# Newbie



## mike the bike (Apr 1, 2012)

Just saying hello and thanks for all the info on here. I have finally taken the plunge and ordered a Fracino Heavenly. Here`s hoping the thin, bitter and brackish shots that occasionally dribbled from my old Gaggia Coffee Deluxe will soon be just memories. The Heavenly should come tomorrow along with some Sumatra beans from the H.D. I`m gonna be sharking that window !


----------



## mike 100 (Jul 15, 2010)

Welcome along, hope you enjoy your new machine, never tried the Sumatran beans from H D would be interested to know what you think of them


----------



## mike the bike (Apr 1, 2012)

Just had the dispatched email from H D, so beans and machine should be here tomorrow. Better clear a (big) space on the kitchen units ! I want to compare the H D Sumatra Mocha beans with the Sumatra beans from my local tea and coffee specialist shop, the Samovar in Ulverston. Will post up my findings.


----------



## lookseehear (Jul 16, 2010)

Hi mike, looks like a great purchase! What grinder will you be pairing it with?

I think the happy donkey beans are a fairly dark roast if I recall. Is this what you were after?


----------



## mike the bike (Apr 1, 2012)

Yes, a very dark bean, just a change from the usual Monsoon Malabar and St. James. I have an Iberital mc2 and can get my hands on a Dualit, can`t remember the model but it`s a conical burr jobbie.


----------



## mike the bike (Apr 1, 2012)

Grrr. beans came yesterday but no Heavenly. Hope it hasn`t fallen victim to the snow and got itself stuck in a snowdrift somewhere in yorkshire.


----------



## mike the bike (Apr 1, 2012)

Well, after a bit of a problem that saw me opening a crate and instead of the Heavenly four copper boilers were enclosed !

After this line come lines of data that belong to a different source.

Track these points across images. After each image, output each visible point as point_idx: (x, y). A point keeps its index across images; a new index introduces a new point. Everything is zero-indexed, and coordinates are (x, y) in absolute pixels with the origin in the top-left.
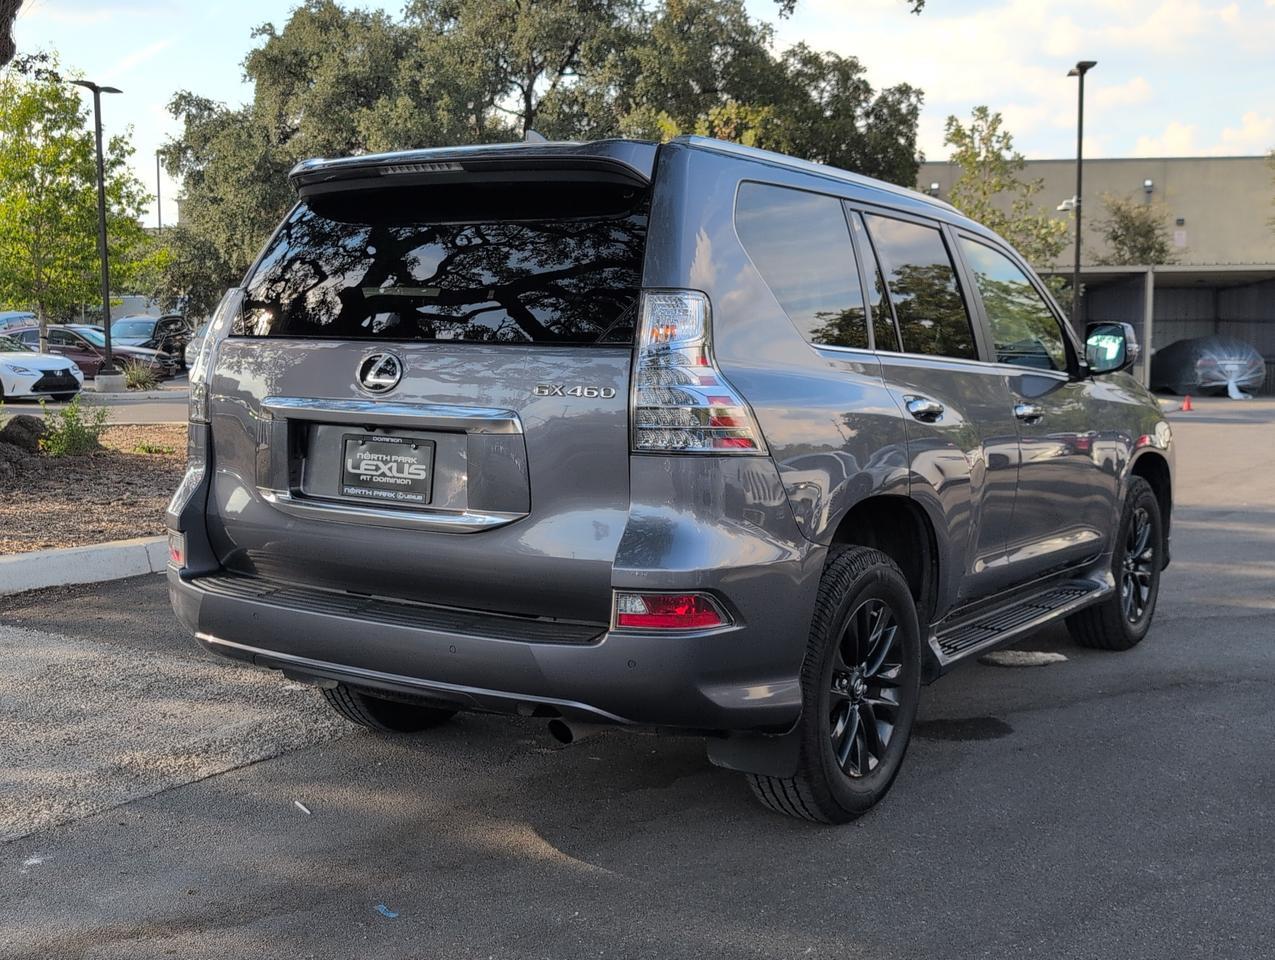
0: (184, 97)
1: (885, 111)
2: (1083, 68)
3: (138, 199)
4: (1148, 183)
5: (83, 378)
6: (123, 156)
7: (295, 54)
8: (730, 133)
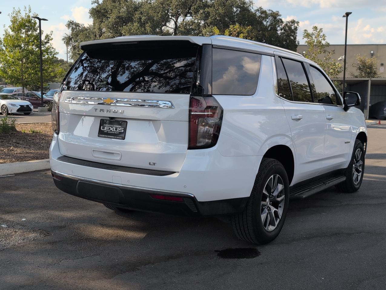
0: (71, 22)
1: (287, 28)
2: (348, 14)
3: (53, 54)
4: (372, 52)
5: (33, 108)
6: (49, 40)
7: (105, 9)
8: (235, 34)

I have today taken delivery of the Heavenly. Big innit? Took an hour to remove all the protective plastic film, filled it up and made a double espresso. Threw it out as it was only luke warm, my fault for being over eager. Waited half an hour in which time the grouphead warmed up a lot more and made another. Very acceptable, and now the learning curve begins in search of the god shot!


----------



## mike 100 (Jul 15, 2010)

Lovely machine ! congratulations hope you enjoy it. But please remove/destroy the Nescafe mug!


----------



## mike the bike (Apr 1, 2012)

Ah yes ! it was used on the Gaggia as a drip/dregs collector, seemed fitting somehow !


----------



## howardknibbs (Apr 16, 2012)

I have been considering investing in a second-hand Heavenly or Cherub (as after a reasonably priced HX machine) - I look forward to hearing how you get on with the Heavenly!


----------



## jimbow (Oct 13, 2011)

Congrats. Let me know if you want to compare notes on cooling flushes, descaling, etc.

Sent from my HTC One X using Tapatalk 2


----------



## mike the bike (Apr 1, 2012)

Early days yet jimbow, I need to do a bit of experimenting before I start pontificating !


----------



## jimbow (Oct 13, 2011)

Ha







. Hope it all goes well and do let me know if you have any questions.


----------